Work item. What you should copy is the line containing "Aдрес начала массива (3EA): 11-разрядные" and all lines after it in the entries below, exactly and without anything added.

Source records.
--- --- ---
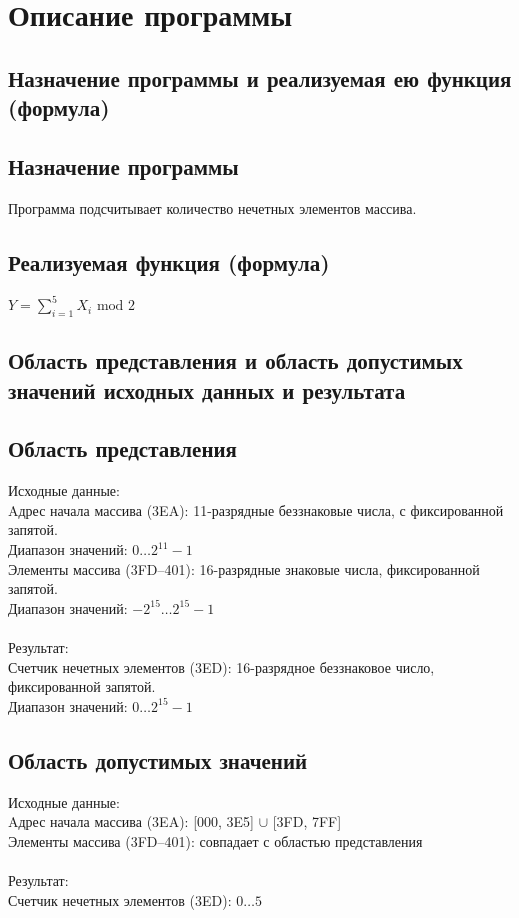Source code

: \section{Описание программы}
\subsection{Назначение программы и реализуемая ею функция (формула)}
\subsection*{Назначение программы}
\noindent Программа подсчитывает количество нечетных элементов массива.

\subsection*{Реализуемая функция (формула)}

\noindent $Y=\sum_{i=1}^{5} X_{i} \text { mod } 2$

\subsection{Область представления и область допустимых значений исходных данных и результата}

\subsection*{Область представления}
\noindent
Исходные данные: \\
Aдрес начала массива (3EA): 11-разрядные беззнаковые числа, с фиксированной запятой.\\
Диапазон значений: $0\ldots2^{11}-1$ \\
Элементы массива (3FD--401): 16-разрядные знаковые числа, фиксированной запятой.\\
Диапазон значений:  $-2^{15}\ldots2^{15}-1$ \\\\
Результат: \\
Счетчик нечетных элементов (3ED): 16-разрядное беззнаковое число, фиксированной запятой.\\
Диапазон значений:  $0\ldots2^{15}-1$

\subsection*{Область допустимых значений}
\noindent Исходные данные: \\
Aдрес начала массива (3EA): [000, 3E5] $\cup$ [3FD, 7FF] \\
Элементы массива (3FD--401): совпадает с областью представления\\\\
Результат: \\
Счетчик нечетных элементов (3ED): $0\ldots5$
--- --- ---
Your response.
Aдрес начала массива (3EA): 11-разрядные беззнаковые числа, с фиксированной запятой.\\
Диапазон значений: $0\ldots2^{11}-1$ \\
Элементы массива (3FD--401): 16-разрядные знаковые числа, фиксированной запятой.\\
Диапазон значений:  $-2^{15}\ldots2^{15}-1$ \\\\
Результат: \\
Счетчик нечетных элементов (3ED): 16-разрядное беззнаковое число, фиксированной запятой.\\
Диапазон значений:  $0\ldots2^{15}-1$

\subsection*{Область допустимых значений}
\noindent Исходные данные: \\
Aдрес начала массива (3EA): [000, 3E5] $\cup$ [3FD, 7FF] \\
Элементы массива (3FD--401): совпадает с областью представления\\\\
Результат: \\
Счетчик нечетных элементов (3ED): $0\ldots5$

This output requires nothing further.